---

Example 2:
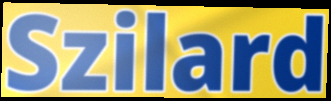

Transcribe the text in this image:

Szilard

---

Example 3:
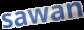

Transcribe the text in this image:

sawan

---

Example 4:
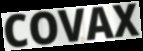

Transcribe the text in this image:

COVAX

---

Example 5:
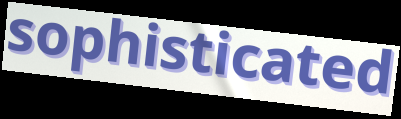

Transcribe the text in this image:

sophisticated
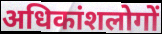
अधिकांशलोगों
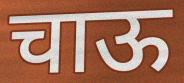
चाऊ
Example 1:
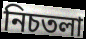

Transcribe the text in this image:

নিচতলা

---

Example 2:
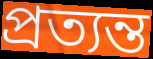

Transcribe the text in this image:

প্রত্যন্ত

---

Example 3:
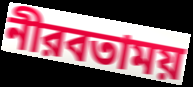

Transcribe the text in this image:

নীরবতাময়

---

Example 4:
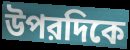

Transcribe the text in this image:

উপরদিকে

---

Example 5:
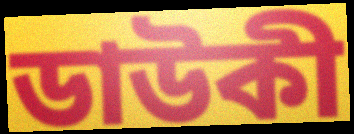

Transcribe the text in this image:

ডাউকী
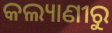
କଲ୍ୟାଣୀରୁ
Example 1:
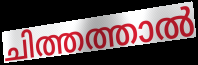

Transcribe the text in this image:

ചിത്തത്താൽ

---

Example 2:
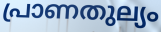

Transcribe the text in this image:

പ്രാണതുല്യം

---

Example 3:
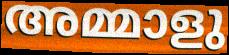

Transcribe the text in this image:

YOUR INSTRUCTIONS: The answer must be an exact copy of the records, with no images in it.

RESPONSE TO THIS TASK:
---

Example 2:

Transcribe the text in this image:

Szilard

---

Example 3:

Transcribe the text in this image:

sawan

---

Example 4:

Transcribe the text in this image:

COVAX

---

Example 5:

Transcribe the text in this image:

sophisticated
अधिकांशलोगों
चाऊ
Example 1:

Transcribe the text in this image:

নিচতলা

---

Example 2:

Transcribe the text in this image:

প্রত্যন্ত

---

Example 3:

Transcribe the text in this image:

নীরবতাময়

---

Example 4:

Transcribe the text in this image:

উপরদিকে

---

Example 5:

Transcribe the text in this image:

ডাউকী
କଲ୍ୟାଣୀରୁ
Example 1:

Transcribe the text in this image:

ചിത്തത്താൽ

---

Example 2:

Transcribe the text in this image:

പ്രാണതുല്യം

---

Example 3:

Transcribe the text in this image:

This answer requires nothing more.